Acute ethanol stress induces sumoylation of conserved chromatin structural proteins in Saccharomyces cerevisiae

Abstract

AbstractStress is a ubiquitous part of life that disrupts cellular function and, if unresolved, can irreparably damage essential biomolecules and organelles. All organisms can experience stress in the form of unfavorable environmental conditions including exposure to extreme temperatures, hypoxia, reactive oxygen species, alcohol, or shifts in osmolarity. To survive, organisms must sense these changes then react and adapt.

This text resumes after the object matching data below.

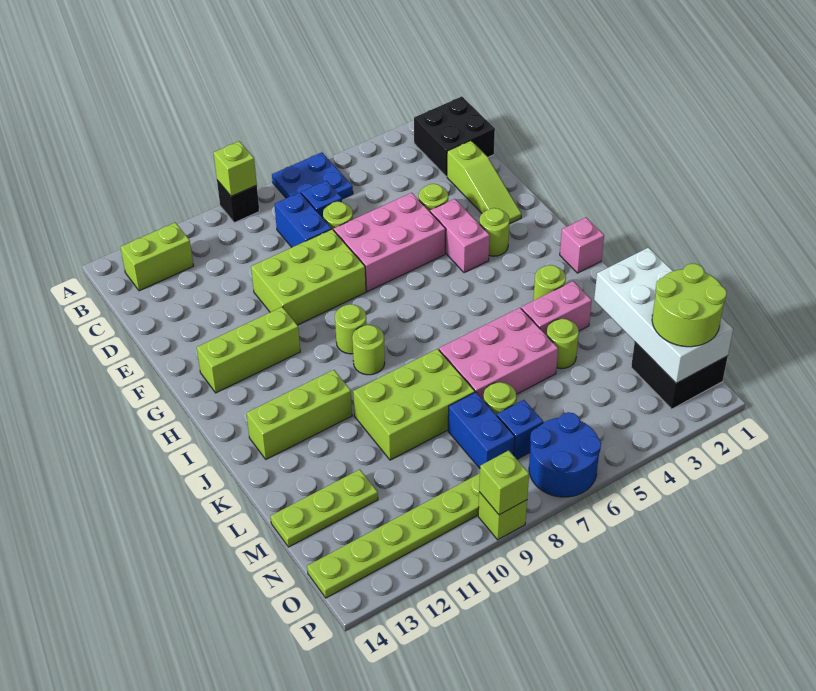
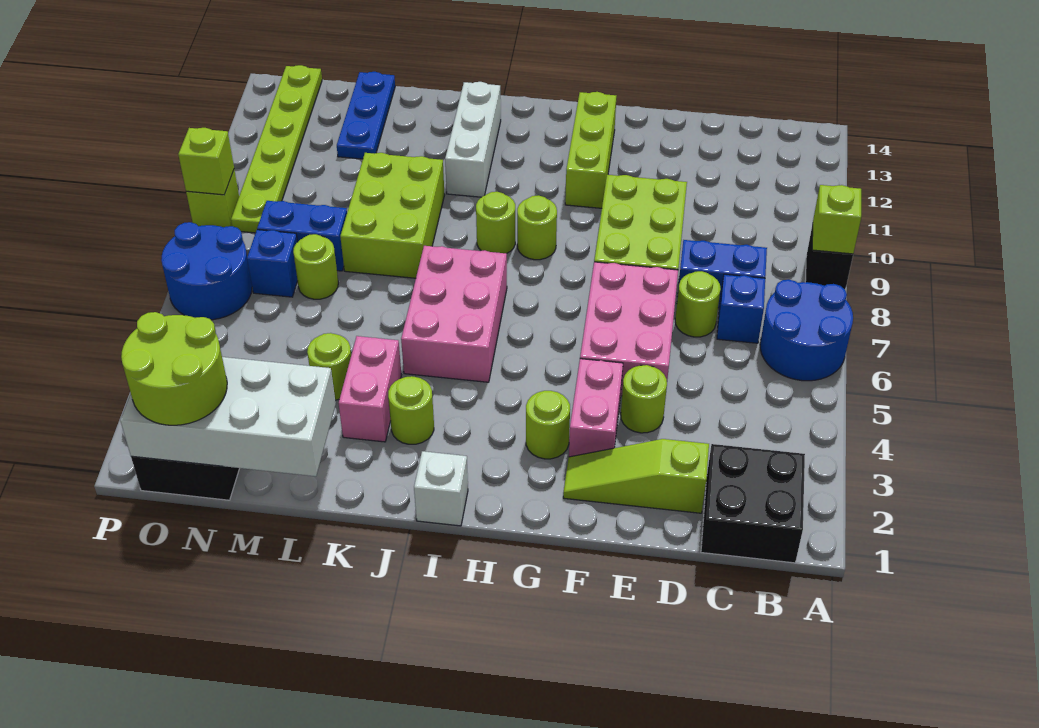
blue 2x2 plate [272,152,353,199] -> blue 2x2 round brick [760,280,853,381]
lime 1x2 brick [121,223,193,291] -> none
pink 1x2 brick [430,199,490,273] -> pink 1x2 brick turned to [569,359,623,457]
pink 1x1 brick [560,218,604,273] -> white 1x1 brick [414,451,468,526]
lime 1x3 brick [246,370,352,459] -> white 1x3 brick [445,82,501,197]
pink 2x3 brick [439,308,558,400] -> pink 2x3 brick moved to [401,246,507,382]
lime 1x3 plate [270,469,378,547] -> blue 1x3 plate [337,72,395,159]

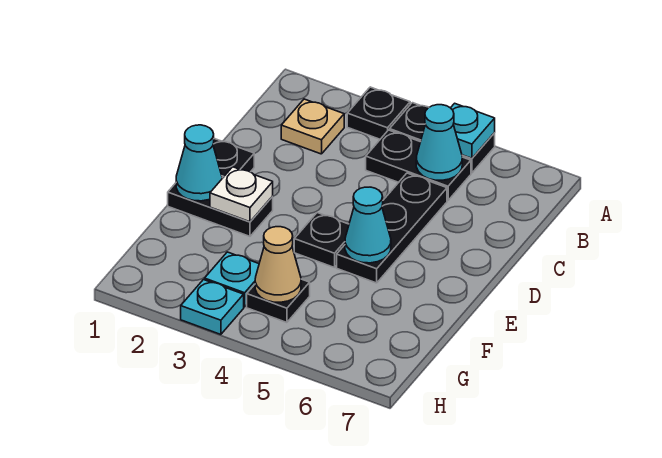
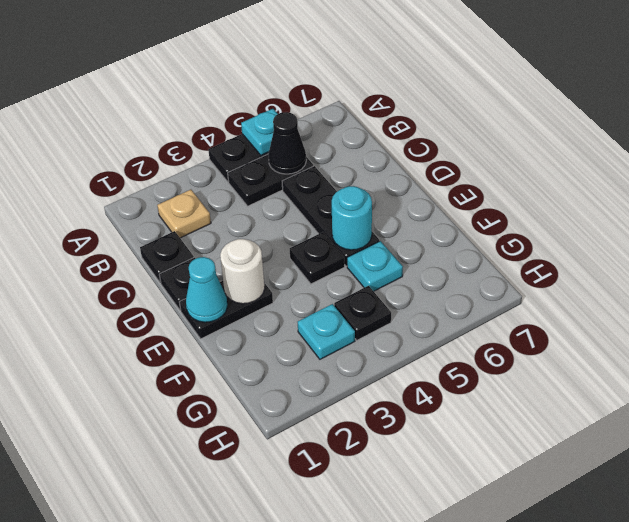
black 1x1 plate [347,87,410,139] -> black 1x1 plate moved to [140,231,194,283]
cyan 1x1 cone [416,105,462,180] -> black 1x1 cone [268,112,306,174]
white 1x1 plate [210,167,273,222] -> white 1x1 round brick [220,239,265,304]
cyan 1x1 cone [345,187,391,263] -> cyan 1x1 round brick [332,186,372,250]
tan 1x1 cone [255,227,301,302] -> none
cyan 1x1 plate [181,280,244,334] -> cyan 1x1 plate moved to [347,241,403,291]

One highly conserved adaptive response to stress is through protein sumoylation, which is a post-translational modification by the small ubiquitin-like modifier (SUMO) protein. In this study, we examine the effects of acute ethanol stress on protein sumoylation in the budding yeast Saccharomyces cerevisiae. Although ethanol induces protein sumoylation, the targets and roles of sumoylation are largely unknown. Here, we found that cells exhibit a transient sumoylation response after exposure of cells to ≤ 7.5% volume/volume ethanol. The response peaks at 15 minutes and resolves by 60 minutes, indicating that cells have an adaptive response to low concentrations of ethanol. By contrast, the sumoylation response becomes chronic at 10% ethanol stress with no resolution by 60 minutes. To identify key targets of ethanol-induced sumoylation, we performed mass spectrometry analyses and identified 18 proteins with increased sumoylation after acute ethanol exposure, with 15 identified as known chromatin-associated proteins. Two of these proteins are the chromatin structural proteins Smc5 and Smc6, which are sumoylated by the activity of the SUMO ligase Mms21. Ethanol-induced Smc5/6 sumoylation occurs during G1 and G2M phases of the cell cycle but is abrogated during S phase despite the fact that other proteins are sumoylated during this phase. Acute ethanol exposure leads to formation of Rad52 foci indicating DNA damage similar to that observed with the addition of methyl methanesulfonate (MMS), which is an alkylating agent that damages DNA. Whereas MMS exposure induces the intra-S phase DNA damage checkpoint as observed by Rad53 phosphorylation, ethanol exposure does not induce the intra-S phase checkpoint and prevents Rad53 phosphorylation when added with MMS. From these results, we propose that ethanol induces a structural change in chromatin, possibly through DNA damage, and this causes sumoylation of conserved chromatin-associated proteins, including Smc5 and Smc6.